No wine is more sipped, but less tasted, than Champagne. For most of its drinkers, it’s a social marker. Clutching a flute of Champagne is a secular rite – to denote achievement, happiness, success, or to shine a light on any of the significant waymarks in life. What it actually tastes like is secondary, perhaps irrelevant. Indeed, given its high acidity levels and the ever-decreasing levels of dosage decreed by today’s zeitgeist, I suspect that many of those happy, starry-eyed celebrants must secretly suffer it rather than relish it.

Decanter readers – a breed apart, as usual – are indeed interested in tasting Champagne rather than merely enacting a ritual, and I wish you much pleasure with that as we mark the year’s hinge, the darkest day, and the return of the light over the coming month. All I’d say is this. Notice what a very strange sort of wine it is. As you hold it in your mouth, try to see the wine inside the bubbles, shocking though that experience may be.

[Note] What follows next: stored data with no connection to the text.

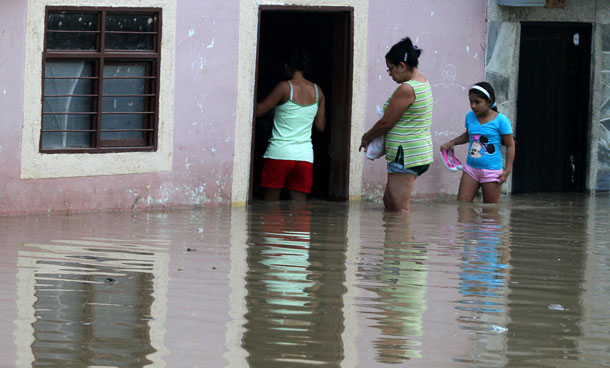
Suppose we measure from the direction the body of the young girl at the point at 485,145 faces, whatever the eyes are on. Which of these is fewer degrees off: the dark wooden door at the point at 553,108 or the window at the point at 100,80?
the window

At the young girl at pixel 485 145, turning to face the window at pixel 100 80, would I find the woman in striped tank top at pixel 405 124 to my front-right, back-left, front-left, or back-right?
front-left

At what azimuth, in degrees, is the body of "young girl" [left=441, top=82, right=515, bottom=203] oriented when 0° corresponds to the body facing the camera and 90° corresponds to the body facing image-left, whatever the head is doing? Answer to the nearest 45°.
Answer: approximately 45°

What I’ve been drinking this month

Some old friends and I chewed over (the verb is accurate) my last and much-travelled bottle of Baumard’s Clos du Papillon Savennières 2002 recently. It was reticent; it, too, had a sort of lovely unloveliness: that scent of dry straw, dry flowers and a sharp, almost rancid buttery quality, then sour green plums in the mouth, stony austerity and a little oxidative bite. We liked it all the more for the fact that it wasn’t trying to be liked.